The court accepted the police's position that the act constituted a provocation.
"There is no doubt that the events the suspect was allegedly involved in are very severe and are indicative of the tension between the Jewish and Arab residents of the Kiryat Arba and Hebron area," judge Malka Aviv said in her ruling.
Referring to the video that documented the incident, Aviv said "the suspect can be seen veering off the trail he was supposed to walk on and confronting the local face to face. At a certain point the suspect pushes and strikes (the Palestinian)."
However, the judge said the Palestinians were partly at fault for what had transpired. "There are a number of question marks regarding the behavior of the (Palestinians) who were allegedly shot by the suspect, as they can be seen (in the video) getting up and continuing to throw stones at him," she said.
"In their behavior the Palestinians contributed greatly to the incident's grave consequences."
Police representative Daniel Toledano told the court that Brauda "headed toward the Ja'abri family home for no other reason but to provoke them. He turned to the Palestinian with gun in hand. The family members stepped out of the house and asked him to leave, but he refused and proceeded to open fire on the first Palestinian and then on the father who tries to contain him.
"His aim was to cause an entire population to rise up against us," the officer said, "this is a blatant violation of the law."
Ze'ev Brauda at hearing on Sunday (Photo: Gil Yohanan)
Brauda and the second suspect, Gabi Bibi, turned themselves in to police in Hebron Saturday night.

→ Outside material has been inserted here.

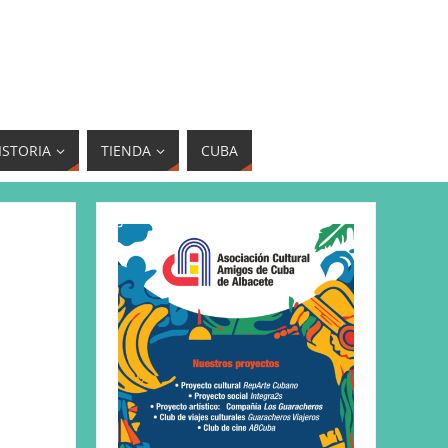
ISTORIA
TIENDA
CUBA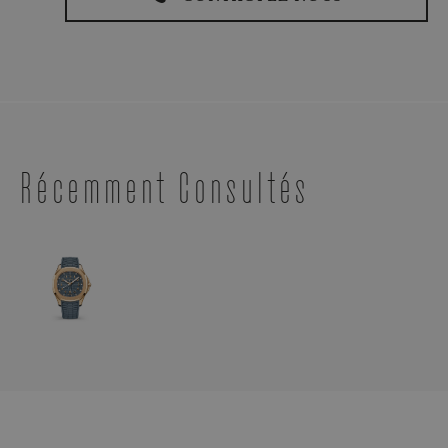
Récemment Consultés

Defense Minister Ehud Barak turned to Attorney General Menachem Mazuz and asked that law authorities move forward quickly with the investigation, so that the legal establishment could use the full might of the law against the suspects should this be called for.
Brauda's attorney, Ariel Atari, said that "the fact that the defense minister (Ehud Barak) interfered in this case is outrageous. All he is interested in is using innocent men to propel his campaign. My client was simply defending himself.
"As my client was walking down the wadi he noticed the Palestinians approaching him with large stones, so he pulled out his gun and asked that they let him pass. One of the Arabs came close and my client backed away. Then three more Arabs holding large rocks surrounded him, at which point he shot two bullets above the shoulders of two of the Palestinians," Atari said.
"Then the Palestinians pushed him, threw him to the ground, jumped on him and hurled stones. He was evacuated to the hospital and required 36 stitches on his head."
Brauda's wife Rachel said following the court's ruling "My husband took the shortest way to look for our son after we had heard of the eviction of the disputed house. The next time I saw my husband was at the hospital. He called from the ambulance and said he opened fired because he was scared to death after the Palestinians surrounded him."
Attorney Atari said the second suspect "arrived at the scene to assist in Brauda's rescue. This arrest is very peculiar."